Bu dönemde Kassam Tugayları “Cehennem Kapıları” adını verdiği operasyonlar dizisini başlattı. Askeri araçların, tuzaklanmış evlerin ve tünel çıkışlarının patlatıldığı saldırılarda yaklaşık 6 İsrail askerinin öldürüldüğü açıklandı. Bu saldırılardan birinde Kassam unsurlarının bir İsrail askerini esir almaya çalıştığı belirtildi.

Hamas, o dönem yürütülen ateşkes müzakerelerinde, Refah Taburu’nun hâlâ sahada aktif olduğuna dair bir mesaj vermeyi hedefliyordu. Buna karşın İsrail’in askeri kaynakları, taburun tümüyle dağıtıldığını savunuyordu.

Doğrulanabilen bilgilere göre, Kassam komutanlarıyla birlikte Refah’ta bulunan savaşçılar yer altı tünellerinde ve yer üstündeki pusu noktalarında toplamda 8 aydan fazla süre geçirdi.

Yiyecek ve suya nasıl ulaştılar?

Ateşkesin ardından İsrail ordusunun kontrolündeki bölgede sıkışan bu savaşçıların iaşesiyle ilgili soruları yanıtlayan saha kaynakları, tünellerde belirli miktarda yiyecek ve suyun önceden stoklanmış olduğunu aktardı.

Kaynaklardan biri, geçmişte benzer şekilde erzakın tükendiği bir savaş deneyimine atıfla, savaşçıların muhtemelen İsrail askerlerinin daha önce kullandığı evlerde bıraktığı yiyeceklerden ya da hasar görmemiş Filistinli evlerindeki malzemelerden faydalanmış olabileceğini söyledi. Sosyal medyada aylar önce paylaşılan, “ev sahiplerinden aldıkları yiyecekler için helallik isteyen Hamas ve İslami Cihad mensuplarının bıraktığı notlar” buna örnek gösterildi.

Kaynaklar, Kassam’ın elit birliklerinin görevleriyle yer altındaki destek gruplarının görevlerinin birbirinden farklı olduğuna da dikkat çekti. Bazılarının lojistik ve ikmal, bazılarının pusu operasyonları yürüttüğü, bazılarının ise farklı gruplar arasında geçiş yaparak doğrudan saha komutanlığı ile temas kurduğu belirtildi.

Öne çıkan komutanlar

İsrail medyasının öldürülmelerinin ardından fotoğraflarını yayımladığı kişiler arasında, Refah’ın doğu tabur komutanı Muhammed el-Bavab, yardımcısı ve aynı zamanda eniştesi İsmail Ebu Lebde, ayrıca elit birlik komutanı Tufik Salim bulunuyor.

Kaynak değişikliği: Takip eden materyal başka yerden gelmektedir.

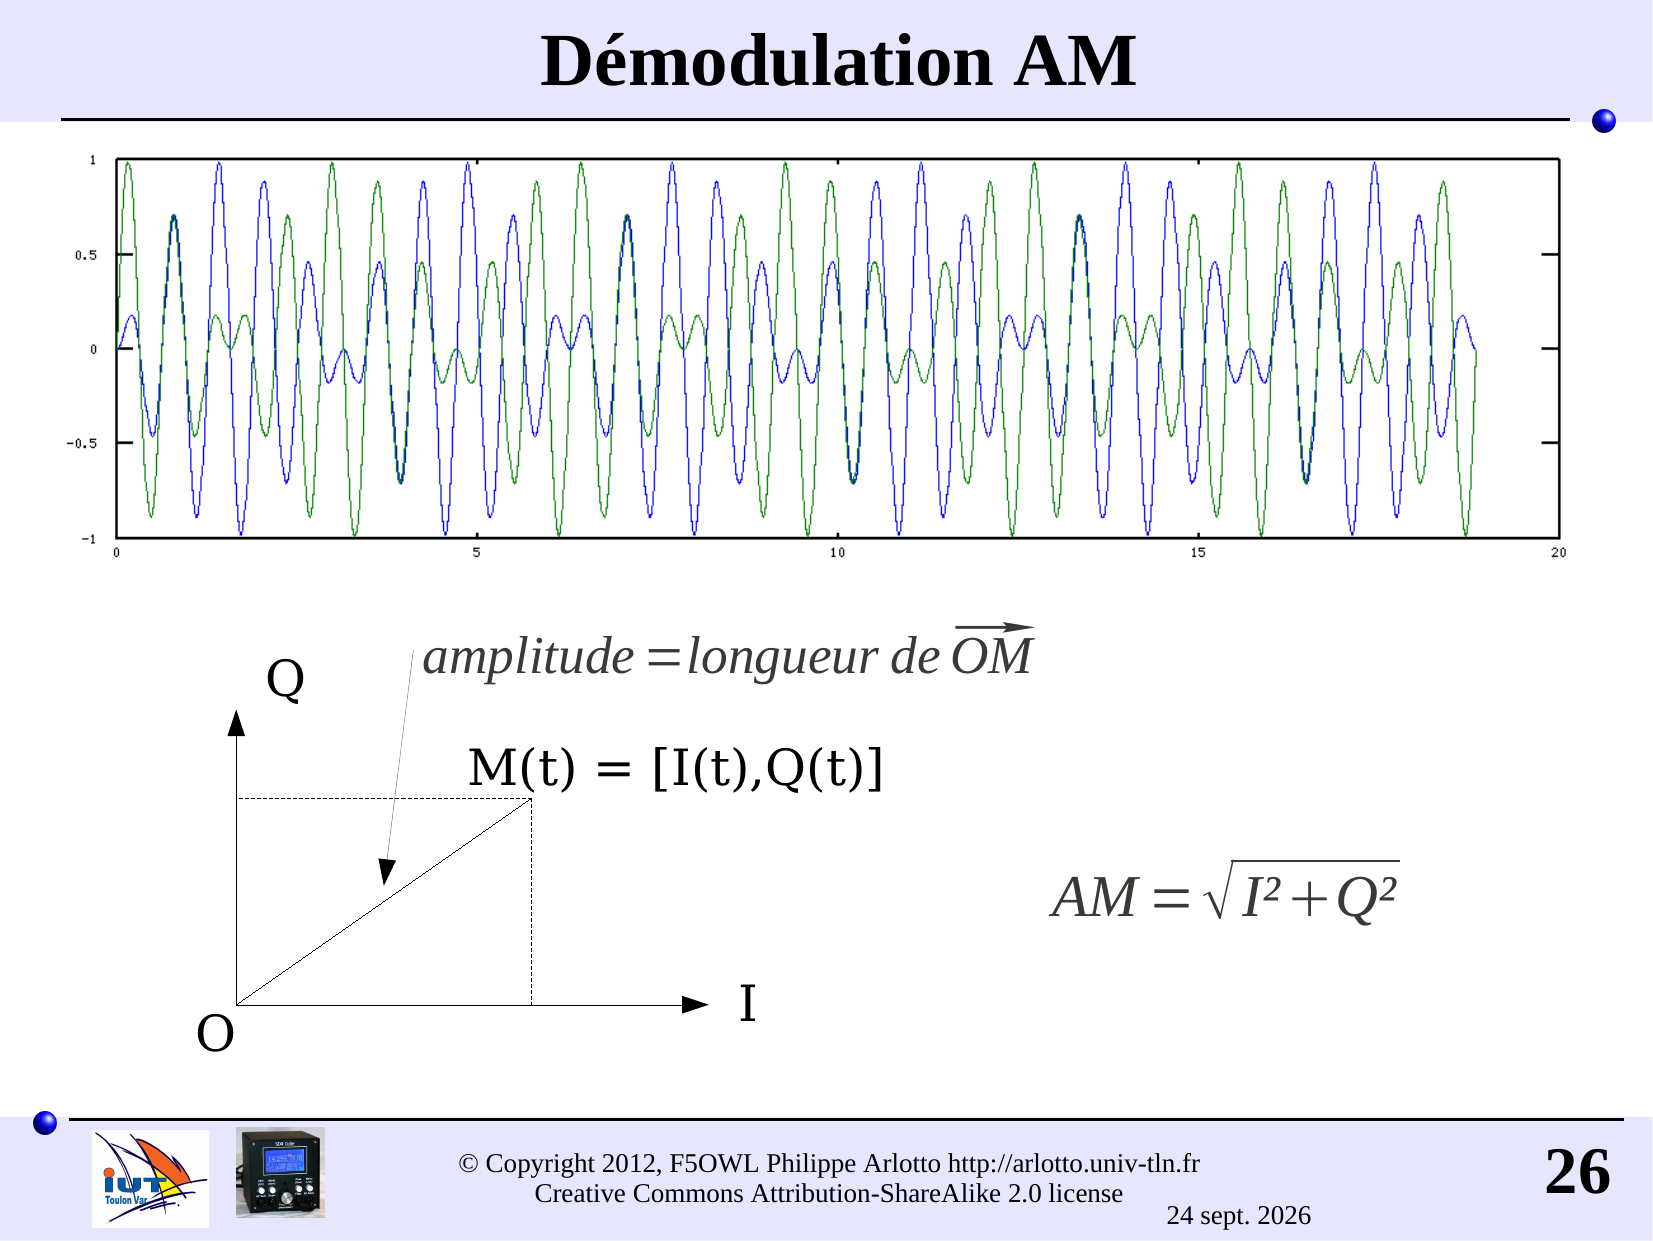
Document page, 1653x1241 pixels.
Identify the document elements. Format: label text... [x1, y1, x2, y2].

chart [409, 620, 1050, 687]
picture [236, 1127, 325, 1218]
text_box O [195, 1004, 237, 1063]
text_box Q [265, 650, 307, 739]
picture [29, 147, 1595, 572]
chart [1033, 856, 1412, 928]
text_box I [738, 975, 786, 1034]
text_box M(t) = [I(t),Q(t)] [467, 738, 886, 798]
title Démodulation AM [95, 11, 1585, 110]
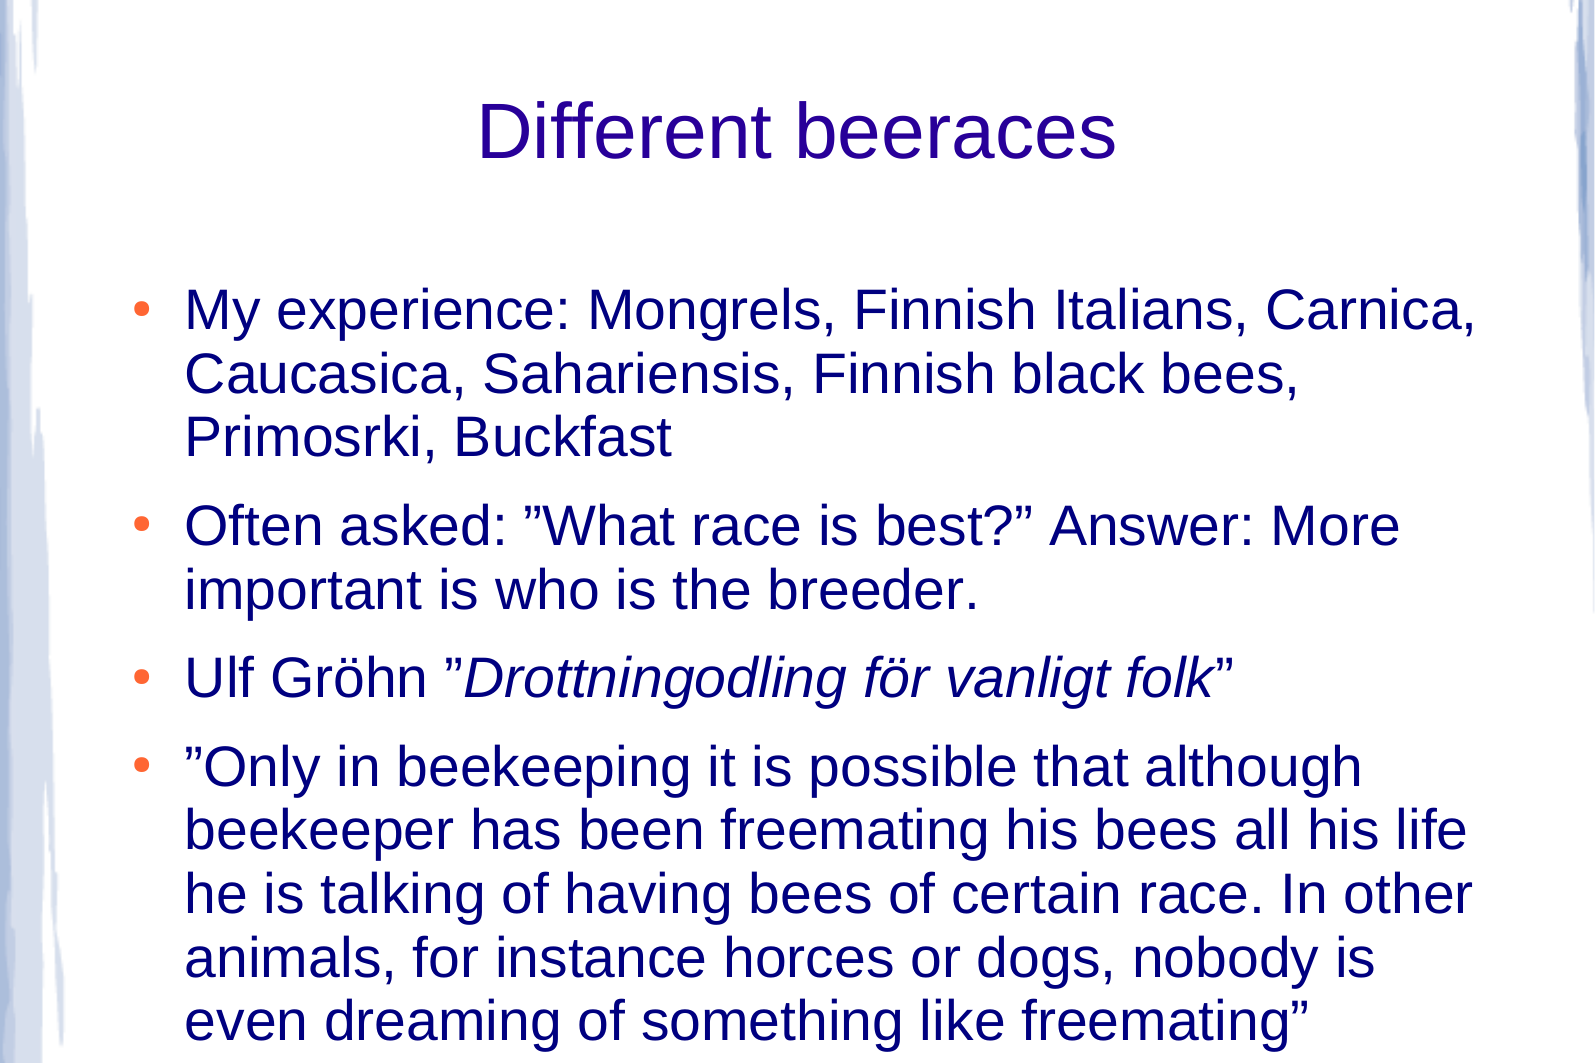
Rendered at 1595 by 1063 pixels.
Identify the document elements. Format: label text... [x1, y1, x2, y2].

Kaynaklara göre Ebu Lebde, Avraham Mengistu’nun teslim edilmesi sürecinde Kızılhaç ekibiyle doğrudan temas kuran isimdi. Bavab ise süreci uzaktan takip etti.

Her iki isim de 2014 savaşında İsrailli subay Hadar Goldin’in kaçırılması operasyonunu yöneten kişiler olarak biliniyor.

df
Kızılhaç araçları, Hadar Goldin'in cenazesini geçtiğimiz kasım ayında Gazze Şeridi'nde taşıyor (Reuters)

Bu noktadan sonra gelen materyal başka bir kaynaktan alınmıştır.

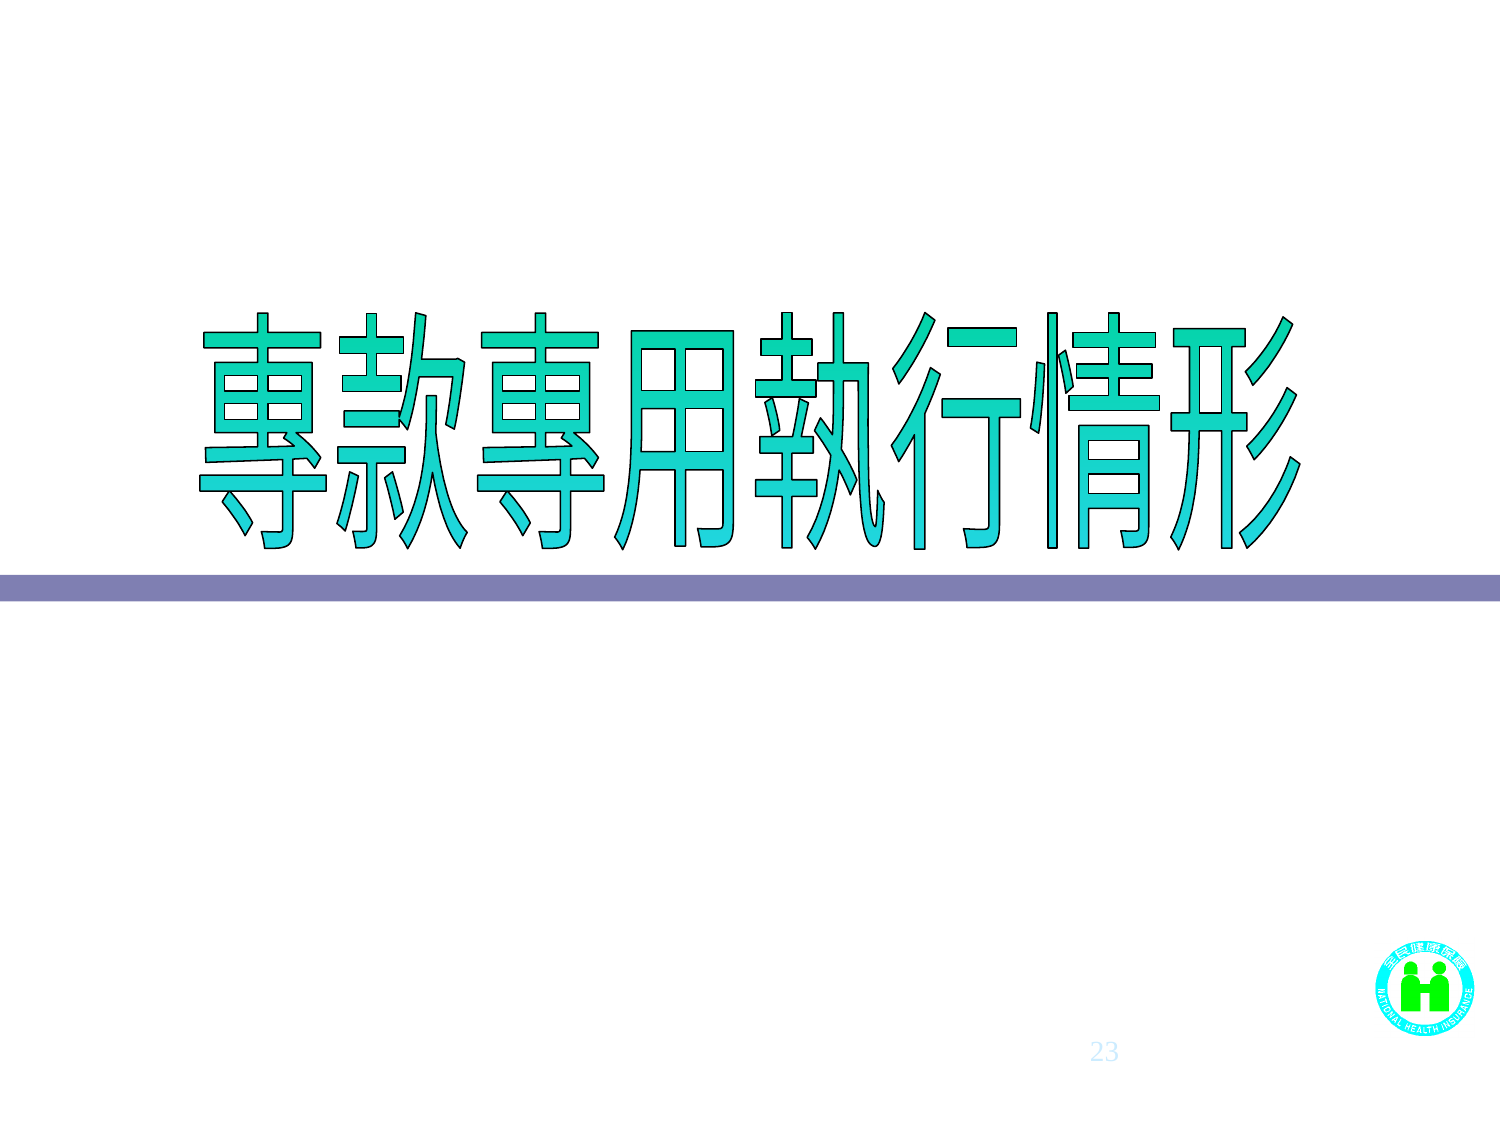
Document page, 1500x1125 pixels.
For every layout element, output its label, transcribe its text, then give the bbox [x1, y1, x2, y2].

text_box 專款專用執行情形 [891, 367, 941, 550]
text_box 專款專用執行情形 [384, 471, 404, 520]
text_box 專款專用執行情形 [1239, 456, 1300, 549]
text_box 專款專用執行情形 [1030, 362, 1045, 434]
text_box 專款專用執行情形 [1170, 328, 1247, 550]
text_box 專款專用執行情形 [337, 446, 406, 548]
text_box 專款專用執行情形 [399, 395, 468, 549]
text_box 專款專用執行情形 [948, 328, 1017, 347]
text_box 專款專用執行情形 [1047, 312, 1074, 549]
text_box 專款專用執行情形 [344, 312, 465, 430]
text_box [1074, 1025, 1388, 1101]
text_box 專款專用執行情形 [1078, 425, 1149, 549]
text_box 專款專用執行情形 [336, 471, 359, 532]
text_box 專款專用執行情形 [1245, 316, 1293, 386]
text_box 專款專用執行情形 [477, 313, 604, 549]
text_box 專款專用執行情形 [755, 312, 885, 550]
text_box 專款專用執行情形 [614, 330, 734, 550]
text_box 專款專用執行情形 [1068, 312, 1160, 411]
text_box 專款專用執行情形 [892, 312, 935, 384]
text_box 專款專用執行情形 [199, 313, 327, 549]
text_box 專款專用執行情形 [942, 398, 1021, 548]
text_box 專款專用執行情形 [339, 313, 404, 392]
text_box 專款專用執行情形 [1246, 387, 1297, 460]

İsrail’in öldürdüğü isimler arasında ayrıca, Hamas Siyasi Büro üyesi Gazi Hamad’ın oğlu Abdullah Hamad da bulunuyor. Abdullah Hamad’ın müzakere heyetinin üyesi olduğu, savaş öncesinde Hamas yönetimine bağlı Rubat Askerî Koleji’nden mezun olduğu ve eğitimci olarak görev yaptığı aktarıldı. Abdullah Hamad, kuzeni Ahmed Said Hamad ile birlikte, tünelde Kassam komutanları ve diğer savaşçılarla aynı noktada öldürüldü.

Kaynaklar, Gazi Hamad’ın kardeşi Said Hamad’ın ise 7 Ekim saldırısına katılan damatlarının öldürülmesinin ardından üç kızını İsrail bombardımanında kaybettiğini belirtti.